When teprotumumab came on the market, it was the first new medication in the world of oculoplastics that changed the way we manage a disease in decades. Now, we understand the biology of the inflammatory cascade within the orbit that leads to swelling, chronic inflammation and fibrosis within the orbital fat and extraocular muscles. We are all familiar with the proptosis, strabismus and disfigurement. By exploiting our knowledge of the inflammatory cascade and the receptors within the cells that get activated in this disease, physicians can utilize medications to turn off those processes and stop them cold.

Teprotumumab works as it is an insulin-like growth factor receptor inhibitor, an important part of the disease pathway. Not only does it turn off the inflammatory process, but it also reverses a lot of the findings. It is the one treatment that reverses proptosis and reduces strabismus. It can even relieve compressive optic neuropathy for patients with severe disease.

Of note, when the drug first went through clinical trials, the inclusion criteria were quite tight — new-onset disease within 9 months, thyroid function under control, active inflammation — and that was often used to determine who was eligible for the drug under insurance plans. It became a bit frustrating trying to get patients precertified because a lot of patients do not get their diagnosis until after month 9 or missed some other inclusion criteria as defined by the initial study.

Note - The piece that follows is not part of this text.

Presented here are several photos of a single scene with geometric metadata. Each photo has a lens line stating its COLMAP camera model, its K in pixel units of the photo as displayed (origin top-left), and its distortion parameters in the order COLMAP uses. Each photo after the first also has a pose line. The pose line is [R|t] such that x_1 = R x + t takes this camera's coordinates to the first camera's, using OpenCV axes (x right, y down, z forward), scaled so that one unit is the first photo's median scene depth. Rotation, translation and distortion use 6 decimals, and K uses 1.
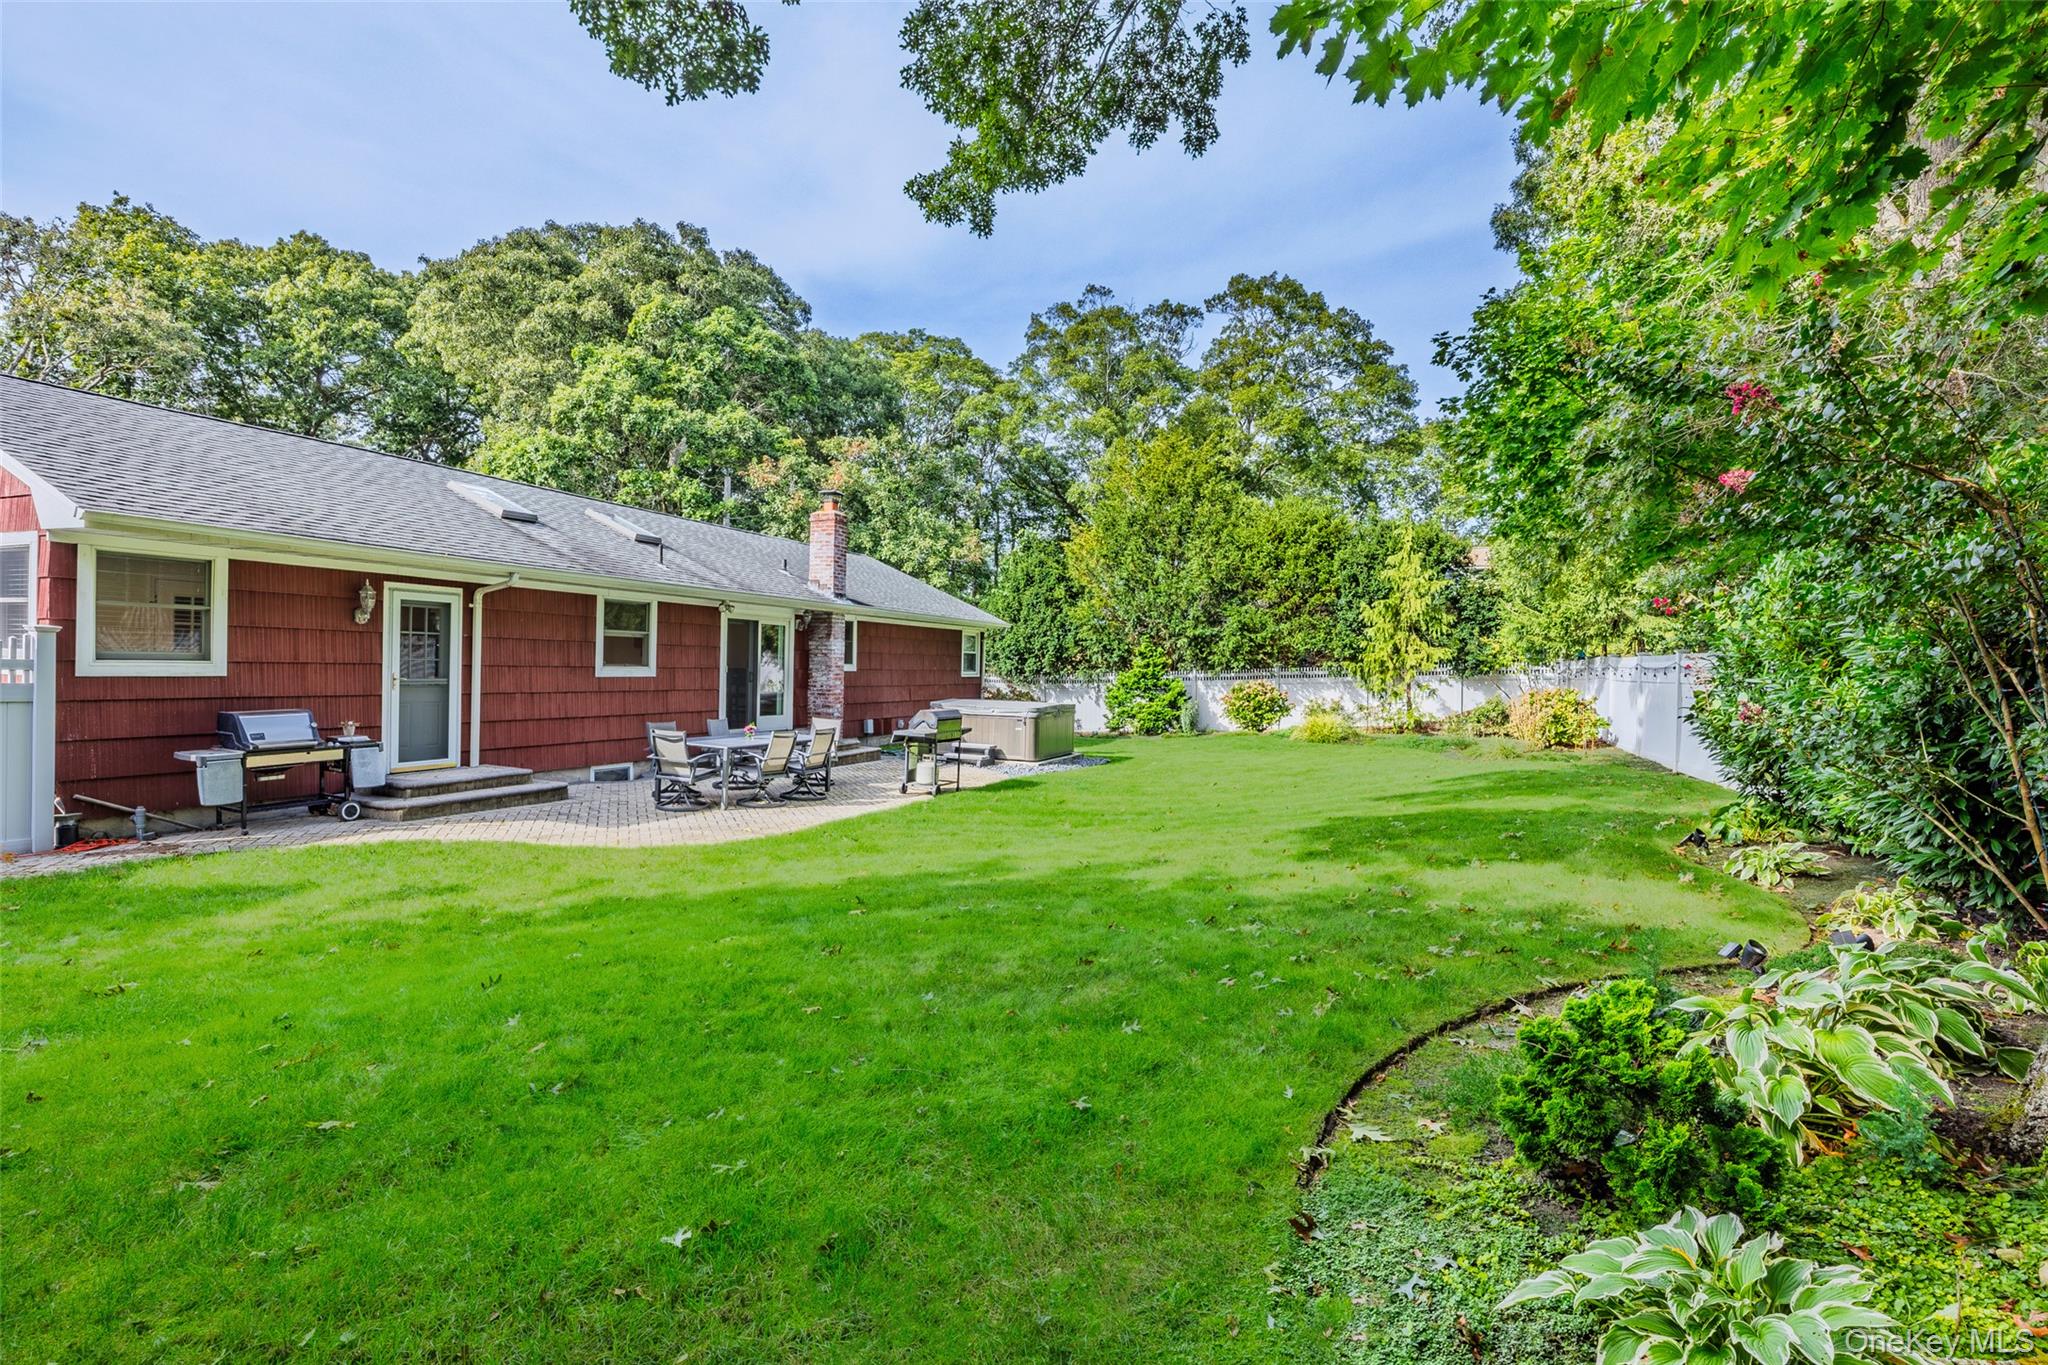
lens RADIAL K [[1006.8, 0, 1024.7], [0, 1006.8, 620.1], [0, 0, 1]] dist [-0.001207, -0.000019]
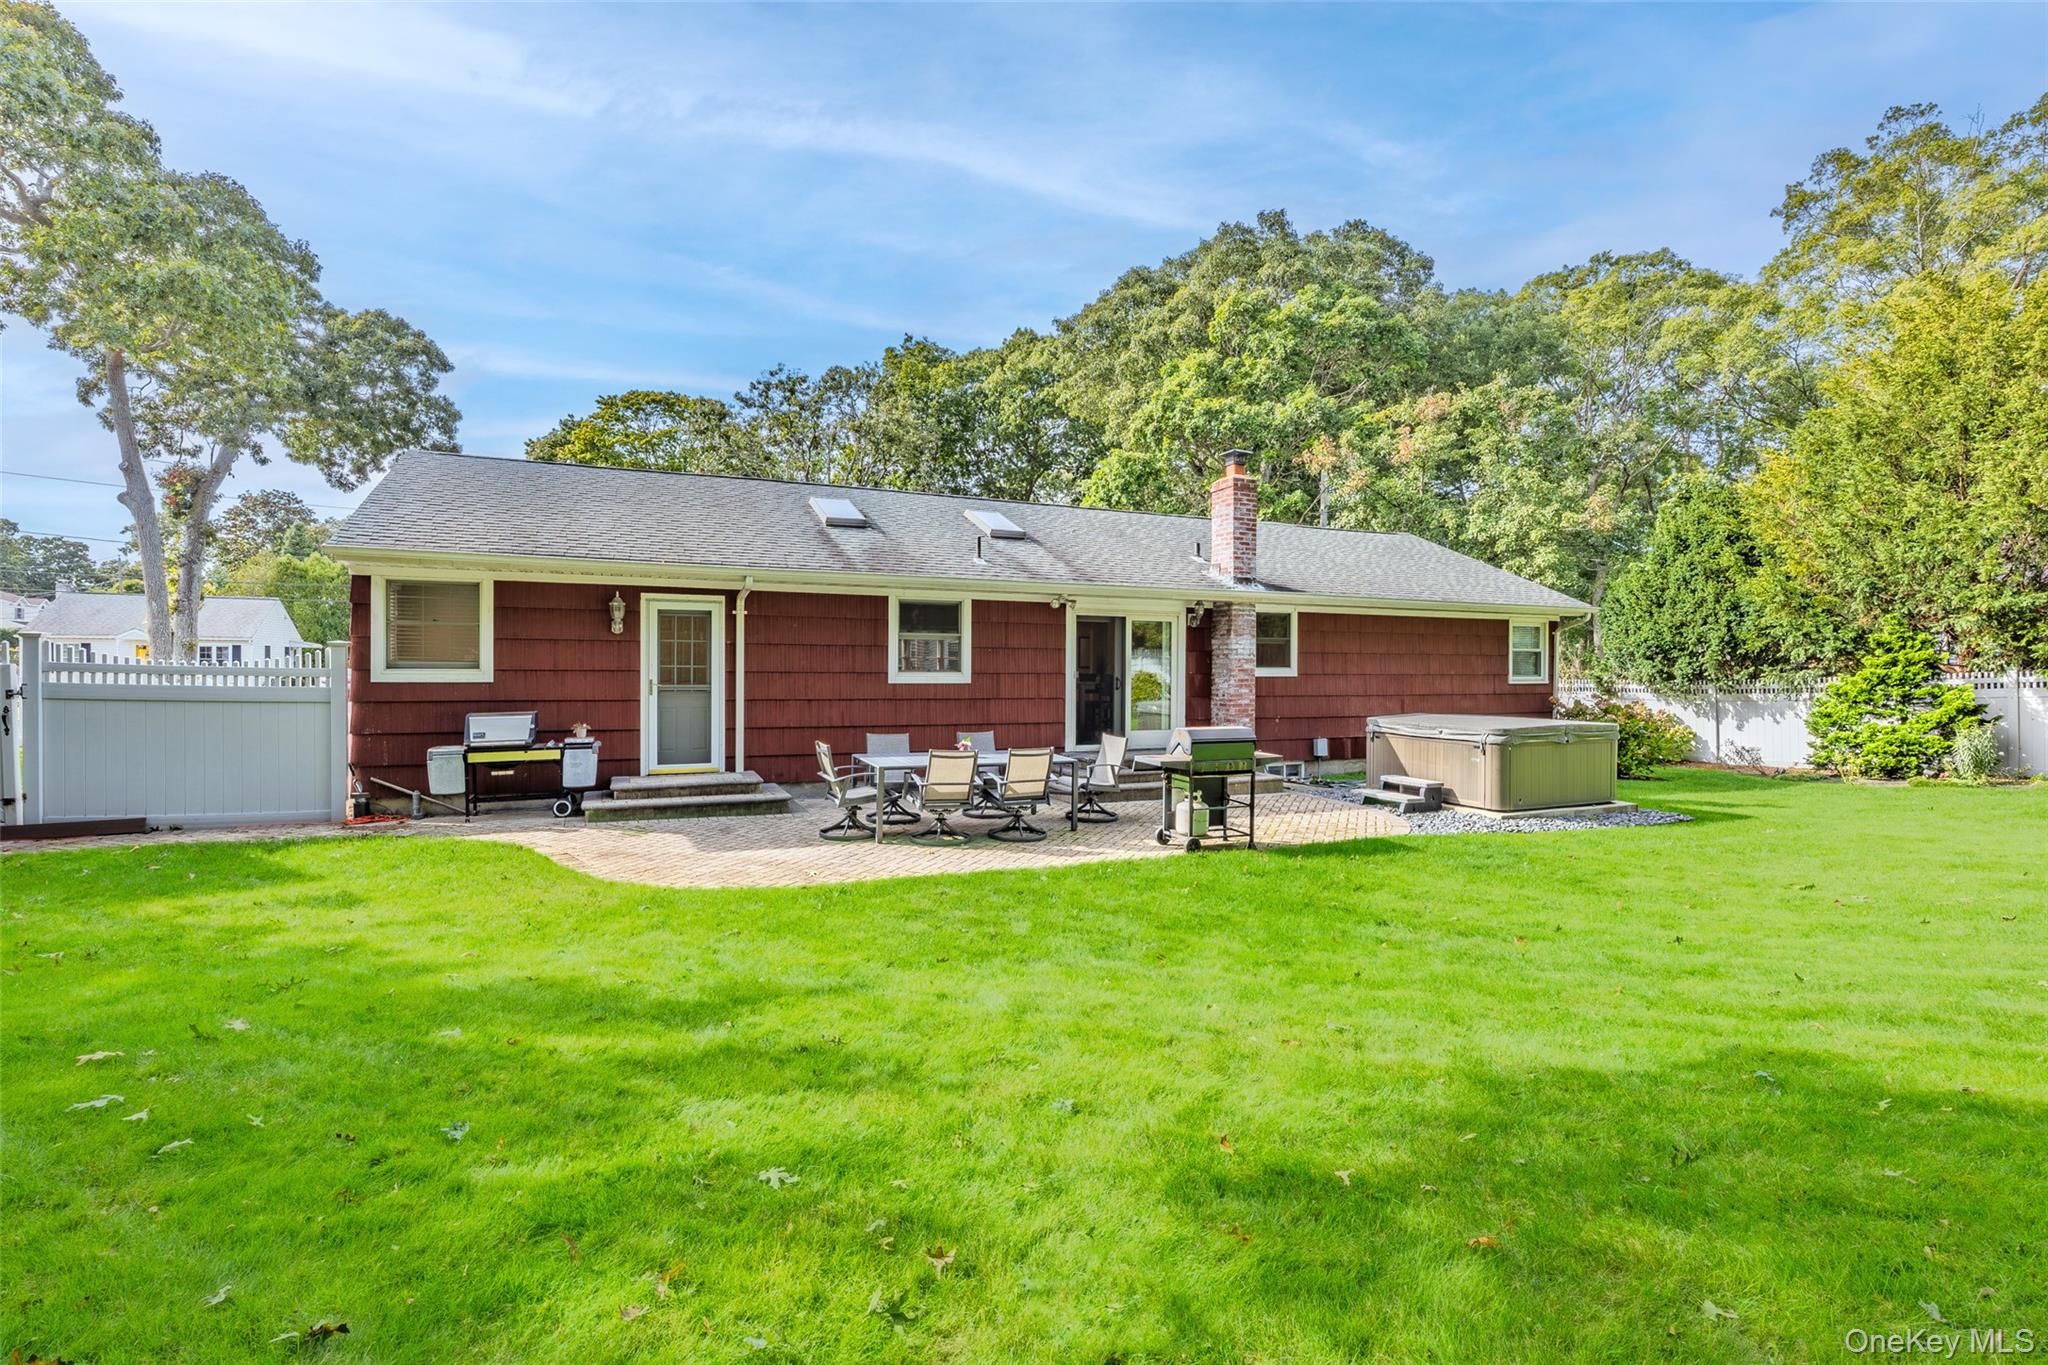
lens RADIAL K [[962.0, 0, 1026.7], [0, 962.0, 649.4], [0, 0, 1]] dist [-0.017148, 0.007506]
pose [[0.719798, -0.031505, -0.693469, 0.172893], [0.041334, 0.999142, -0.002488, 0.019603], [0.692952, -0.026873, 0.720483, 0.270017]]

Fortunately, more and more data are coming out regularly that continue to prove the efficacy of this medication in multiple stages of the disease. Now that the drug has been out longer, we are starting to see that it has a place in reversing the disease in the acute setting, the chronic setting and even down the road after the disease has seemingly burned out. As with any medication, there is some potential for side effects that require ongoing monitoring. Finally, as the immunology and cellular processes continue to be studied, there are additional medications actively in clinical trials that may be added to the toolbox for this previously challenging problem.